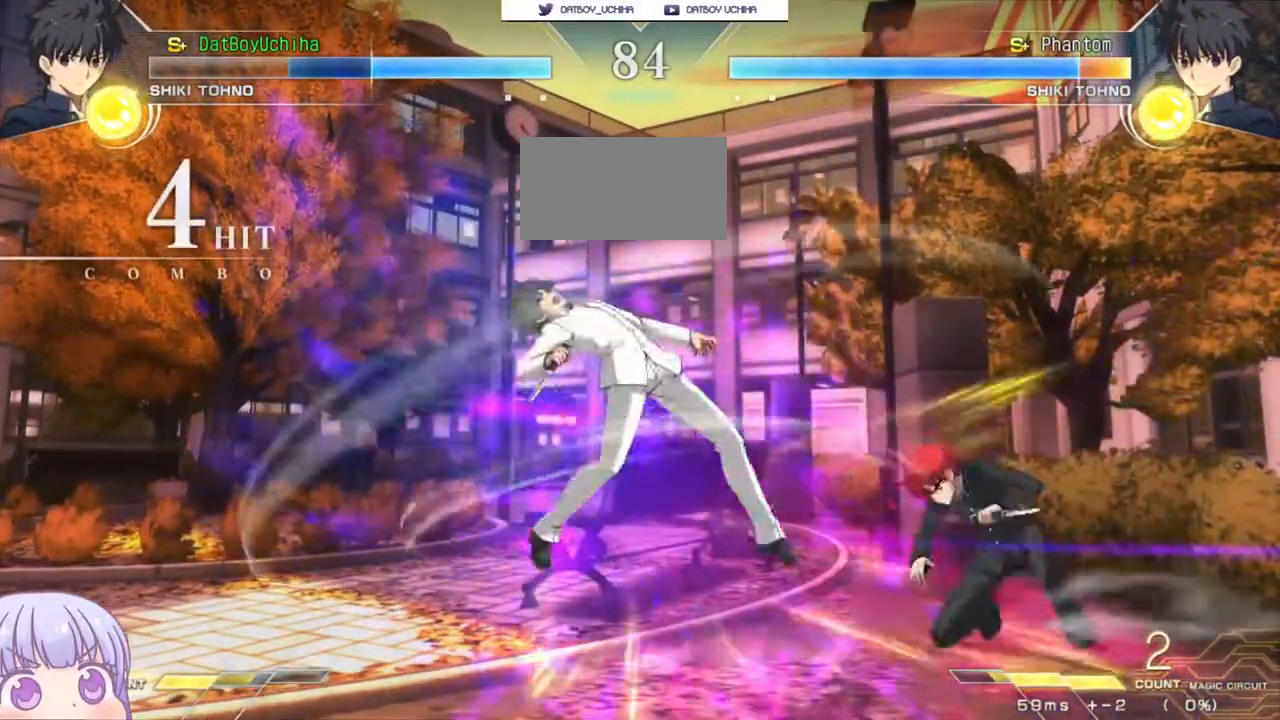
{"dt_ms": 500, "buttons": [], "left_stick": "center", "events": [[350, "TRIANGLE", "down"], [433, "TRIANGLE", "up"]]}
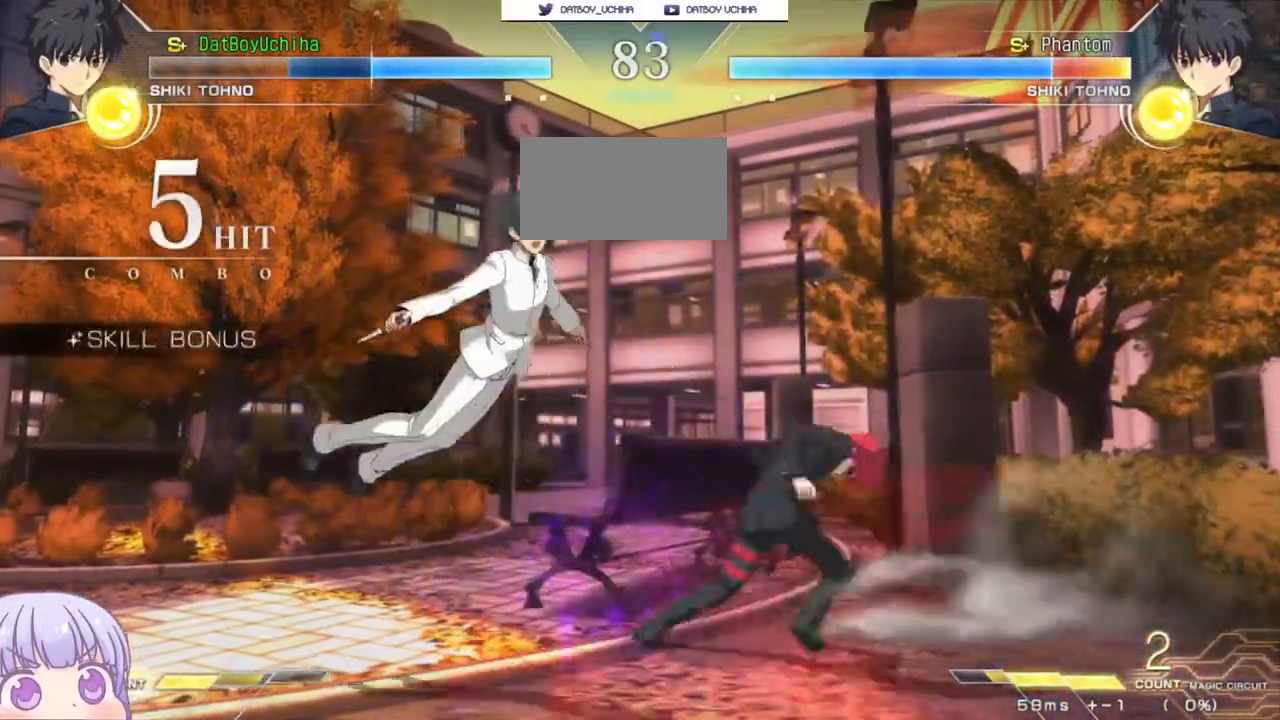
{"dt_ms": 1000, "buttons": ["TRIANGLE"], "left_stick": "center"}
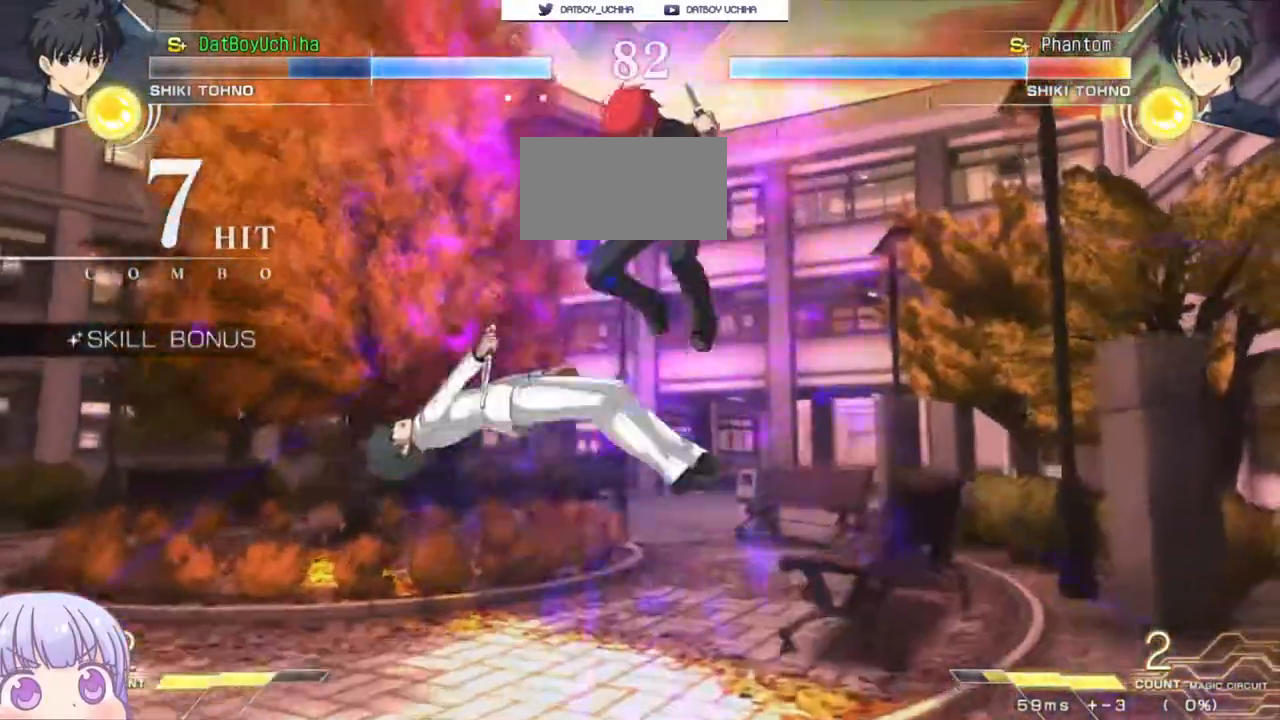
{"dt_ms": 500, "buttons": [], "left_stick": "center"}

• Action item
Everything above except the pictures needs to be reproduced exactly.

• Solution to the exercise
{"dt_ms": 500, "buttons": [], "left_stick": "center", "events": [[350, "TRIANGLE", "down"], [433, "TRIANGLE", "up"]]}
{"dt_ms": 1000, "buttons": ["TRIANGLE"], "left_stick": "center"}
{"dt_ms": 500, "buttons": [], "left_stick": "center"}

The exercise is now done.